## READING TEXT
────────────────────────────────────────

The E2 ubiquitin-conjugating enzyme UBE2J1 is required for spermiogenesis in mice

Paul Albert Koenig, Peter K. Nicholls, Florian I. Schmidt, Masatoshi Hagiwara, Takeshi Maruyama, Galit H. Frydman, Nicki Watson, David C. Page, Hidde L. Ploegh*

*Corresponding author for this work

Research output: Contribution to journalArticlepeer-review

26 Citations (Scopus)


ER-resident proteins destined for degradation are dislocated into the cytosol by components of the ER quality control machinery for proteasomal degradation. Dislocation substrates are ubiquitylated in the cytosol by E2 ubiquitin-conjugating/E3 ligase complexes. UBE2J1 is one of the well-characterized E2 enzymes that participate in this process. However, the physiological function of Ube2j1 is poorly defined. We find that Ube2j1-/- mice have reduced viability and fail to thrive early after birth. Male Ube2j1-/- mice are sterile due to a defect in late spermatogenesis. Ultrastructural analysis shows that removal of the cytoplasm is incomplete in Ube2j1-/- elongating spermatids, compromising the release of mature elongate spermatids into the lumen of the seminiferous tubule. Our findings identify an essential function for the ubiquitin-proteasome-system in spermiogenesis and define a novel, non-redundant physiological function for the dislocation step of ER quality control.

────────────────────────────────────────

## WHAT IS REQUIRED
Answer these questions from the text on UBE2J1 above.
(a) How many Scopus citations does it list?
(b) What causes male Ube2j1-/- mice to be sterile?
(c) Who is marked as the corresponding author?

────────────────────────────────────────

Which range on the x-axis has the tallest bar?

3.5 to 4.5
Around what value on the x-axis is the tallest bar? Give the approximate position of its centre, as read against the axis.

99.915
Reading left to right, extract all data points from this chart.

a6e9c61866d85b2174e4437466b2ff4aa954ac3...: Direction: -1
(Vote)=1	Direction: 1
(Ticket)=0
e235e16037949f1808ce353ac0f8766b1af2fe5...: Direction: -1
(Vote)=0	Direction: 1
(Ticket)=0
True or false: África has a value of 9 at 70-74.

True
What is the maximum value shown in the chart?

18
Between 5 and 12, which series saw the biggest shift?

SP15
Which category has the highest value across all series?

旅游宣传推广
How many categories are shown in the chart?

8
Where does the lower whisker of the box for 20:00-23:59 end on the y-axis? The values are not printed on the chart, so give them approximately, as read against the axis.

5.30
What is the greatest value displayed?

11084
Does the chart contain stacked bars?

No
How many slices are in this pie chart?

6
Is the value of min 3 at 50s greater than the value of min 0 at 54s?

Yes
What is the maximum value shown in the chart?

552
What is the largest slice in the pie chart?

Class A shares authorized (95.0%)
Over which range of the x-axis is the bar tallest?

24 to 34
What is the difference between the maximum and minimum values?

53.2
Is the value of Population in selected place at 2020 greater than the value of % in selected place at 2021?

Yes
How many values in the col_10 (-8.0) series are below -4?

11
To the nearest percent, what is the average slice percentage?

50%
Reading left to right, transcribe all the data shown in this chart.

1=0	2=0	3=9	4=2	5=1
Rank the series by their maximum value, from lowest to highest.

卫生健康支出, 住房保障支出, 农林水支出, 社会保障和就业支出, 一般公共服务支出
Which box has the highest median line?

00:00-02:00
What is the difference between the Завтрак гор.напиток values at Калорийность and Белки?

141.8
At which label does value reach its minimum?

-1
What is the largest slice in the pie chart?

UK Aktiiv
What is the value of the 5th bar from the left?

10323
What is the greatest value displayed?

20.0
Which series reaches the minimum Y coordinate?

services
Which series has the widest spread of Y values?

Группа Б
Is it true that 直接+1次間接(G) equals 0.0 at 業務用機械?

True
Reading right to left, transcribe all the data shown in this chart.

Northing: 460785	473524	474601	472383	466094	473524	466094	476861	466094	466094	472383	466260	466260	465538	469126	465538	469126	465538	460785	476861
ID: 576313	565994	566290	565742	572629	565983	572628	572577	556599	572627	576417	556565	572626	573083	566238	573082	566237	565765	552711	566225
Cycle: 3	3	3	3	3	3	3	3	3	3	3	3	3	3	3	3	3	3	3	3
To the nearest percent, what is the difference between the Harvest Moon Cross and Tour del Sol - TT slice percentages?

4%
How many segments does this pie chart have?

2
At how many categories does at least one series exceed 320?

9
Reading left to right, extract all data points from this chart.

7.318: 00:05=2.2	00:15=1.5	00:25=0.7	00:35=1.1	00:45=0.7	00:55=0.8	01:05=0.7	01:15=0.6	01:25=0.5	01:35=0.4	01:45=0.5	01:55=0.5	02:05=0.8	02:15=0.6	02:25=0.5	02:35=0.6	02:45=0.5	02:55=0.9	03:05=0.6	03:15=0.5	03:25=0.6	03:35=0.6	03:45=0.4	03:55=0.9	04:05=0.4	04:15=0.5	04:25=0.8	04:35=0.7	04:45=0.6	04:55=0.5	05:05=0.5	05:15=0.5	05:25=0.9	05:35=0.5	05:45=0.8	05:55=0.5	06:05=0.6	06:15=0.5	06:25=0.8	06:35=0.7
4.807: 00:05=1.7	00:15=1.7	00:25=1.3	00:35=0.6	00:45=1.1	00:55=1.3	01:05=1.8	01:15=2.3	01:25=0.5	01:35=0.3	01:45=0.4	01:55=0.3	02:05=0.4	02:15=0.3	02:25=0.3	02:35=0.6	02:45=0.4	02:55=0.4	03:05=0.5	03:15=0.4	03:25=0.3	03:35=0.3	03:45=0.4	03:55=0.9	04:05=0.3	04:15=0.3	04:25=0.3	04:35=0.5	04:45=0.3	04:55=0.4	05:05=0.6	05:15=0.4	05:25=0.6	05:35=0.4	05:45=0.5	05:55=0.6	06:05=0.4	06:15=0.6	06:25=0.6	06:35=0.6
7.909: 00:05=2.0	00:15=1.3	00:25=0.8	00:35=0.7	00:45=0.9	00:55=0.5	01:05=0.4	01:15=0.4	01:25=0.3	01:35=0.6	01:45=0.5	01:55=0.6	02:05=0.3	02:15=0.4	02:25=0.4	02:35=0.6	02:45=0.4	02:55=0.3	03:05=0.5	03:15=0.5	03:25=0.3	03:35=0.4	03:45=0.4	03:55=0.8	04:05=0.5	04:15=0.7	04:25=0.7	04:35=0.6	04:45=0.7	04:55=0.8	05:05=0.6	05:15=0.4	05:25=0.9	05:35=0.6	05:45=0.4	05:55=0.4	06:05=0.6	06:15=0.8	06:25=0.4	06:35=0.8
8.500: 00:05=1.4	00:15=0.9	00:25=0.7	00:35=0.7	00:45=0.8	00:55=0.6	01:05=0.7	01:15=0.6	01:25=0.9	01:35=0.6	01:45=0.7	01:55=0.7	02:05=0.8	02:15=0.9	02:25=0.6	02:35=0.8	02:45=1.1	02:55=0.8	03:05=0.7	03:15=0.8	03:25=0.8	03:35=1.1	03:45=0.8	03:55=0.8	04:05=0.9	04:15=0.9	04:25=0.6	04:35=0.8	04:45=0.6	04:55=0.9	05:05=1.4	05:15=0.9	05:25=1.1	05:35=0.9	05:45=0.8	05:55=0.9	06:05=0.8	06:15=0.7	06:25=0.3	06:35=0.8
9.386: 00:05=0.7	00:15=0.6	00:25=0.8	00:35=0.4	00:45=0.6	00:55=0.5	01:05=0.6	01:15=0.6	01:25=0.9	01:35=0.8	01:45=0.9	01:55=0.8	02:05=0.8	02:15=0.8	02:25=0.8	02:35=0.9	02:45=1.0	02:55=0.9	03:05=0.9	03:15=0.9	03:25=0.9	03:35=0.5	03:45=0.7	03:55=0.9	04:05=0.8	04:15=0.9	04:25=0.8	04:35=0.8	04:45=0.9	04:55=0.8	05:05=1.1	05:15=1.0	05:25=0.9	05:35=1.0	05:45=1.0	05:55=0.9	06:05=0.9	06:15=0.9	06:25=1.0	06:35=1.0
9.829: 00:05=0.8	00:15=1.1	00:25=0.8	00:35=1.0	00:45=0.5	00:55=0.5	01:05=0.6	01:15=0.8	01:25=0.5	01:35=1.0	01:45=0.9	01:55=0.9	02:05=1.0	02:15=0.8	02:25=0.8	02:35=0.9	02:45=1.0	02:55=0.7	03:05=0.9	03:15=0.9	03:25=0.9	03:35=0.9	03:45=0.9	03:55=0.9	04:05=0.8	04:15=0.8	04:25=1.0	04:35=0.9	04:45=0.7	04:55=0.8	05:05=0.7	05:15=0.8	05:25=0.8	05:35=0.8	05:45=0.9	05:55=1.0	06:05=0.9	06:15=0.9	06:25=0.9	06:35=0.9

────────────────────────────────────────

## FINISHED EXERCISE
(a) 26
(b) A defect in late spermatogenesis
(c) Hidde L. Ploegh